Using the stratified cross validation schema along with undersampling the non-install class to balance the dataset, we find that C=0.1 and penalty='l1' gives the optimal log-loss score of 0.63 +/- 0 on the test set and 0.62 +/- 0 on the training set. Meanwhile, for the AUROC we find a test score of 0.72 +/- 0.01 and train score of 0.73 +/- 0.01.

## 2.5 Learning Curve For Optimal Classifier

In [None]:
pipe_lr = Pipeline([('scl', RobustScaler(with_centering=False)),
                    ('clf', LogisticRegression(C=0.1, penalty='l1', solver='liblinear', random_state=0))])
imbalanced_cross_validation_score(pipe_lr, X_train, y_train, 3, log_loss_score)

I ran the preceding code using various sample sizes and compared their performances.
* Sample size: 100,000, CV log-loss score - train: 0.62, test: 0.64
* Sample size: 200,000, CV log-loss score - train: 0.61, test: 0.63
* Sample size: 400,000, CV log-loss score - train: 0.61, test: 0.62
* Sample size: 800,000, CV log-loss score - train: 0.62, test: 0.62
* Sample size: 160,0000, CV log-loss score - train: 0.63, cv: 0.64

Based on these results, it seems that using smaller subsample of the training data is a viable option to get around memory errors.

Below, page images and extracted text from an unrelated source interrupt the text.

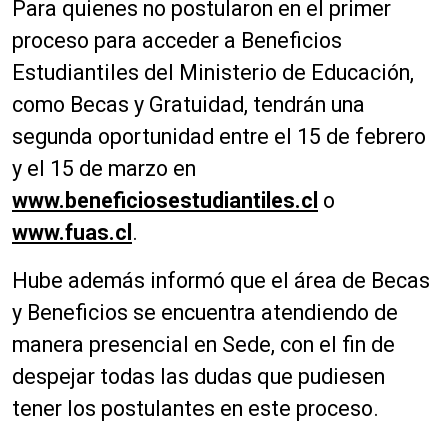
Para quienes no postularon en el primer
proceso para acceder a Beneficios
Estudiantiles del Ministerio de Educación,
como Becas y Gratuidad, tendrán una
segunda oportunidad entre el 15 de febrero
y el 15 de marzo en
www.beneficiosestudiantiles.cl
o
www.fuas.cl
.
Hube además informó que el área de Becas
y Beneficios se encuentra atendiendo de
manera presencial en Sede, con el fin de
despejar todas las dudas que pudiesen
tener los postulantes en este proceso.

## 2.6 Other Performance Metrics

In [None]:
x, y = undersample_fit(X_train, y_train)
pipe_lr = Pipeline([('scl', RobustScaler(with_centering=False)),
                    ('clf', LogisticRegression(C=0.1, penalty='l1', solver='liblinear', random_state=0))])
pipe_lr.fit(x, y)
y_pred = pipe_lr.predict(X_test)
print("Precision: {}%".format(int(100 * precision_score(y_test, y_pred))))
print("Recall: {}%".format(int(100 * recall_score(y_test, y_pred))))
print("Log-loss: {}%".format(int(100 * log_loss_score(pipe_lr, X_test, y_test))))
print("AUROC: {}%".format(int(100 * roc_auc_score(y_test, pipe_lr.predict_proba(X_test)[:, 1]))))
tn, fp, fn, tp = confusion_matrix(y_pred, y_test).ravel()
print("True Negatives: {}, Fale Positives: {}, False Negatives: {}, True Positives: {}".format(tn, fp, fn, tp))
print("Prediction bias: {}".format(sum(y_pred) / len(y_pred) - sum(y_test) / len(y_test)))

We find that the model has a very low precision of 4% but perhaps this is jutified by the recall of 72%.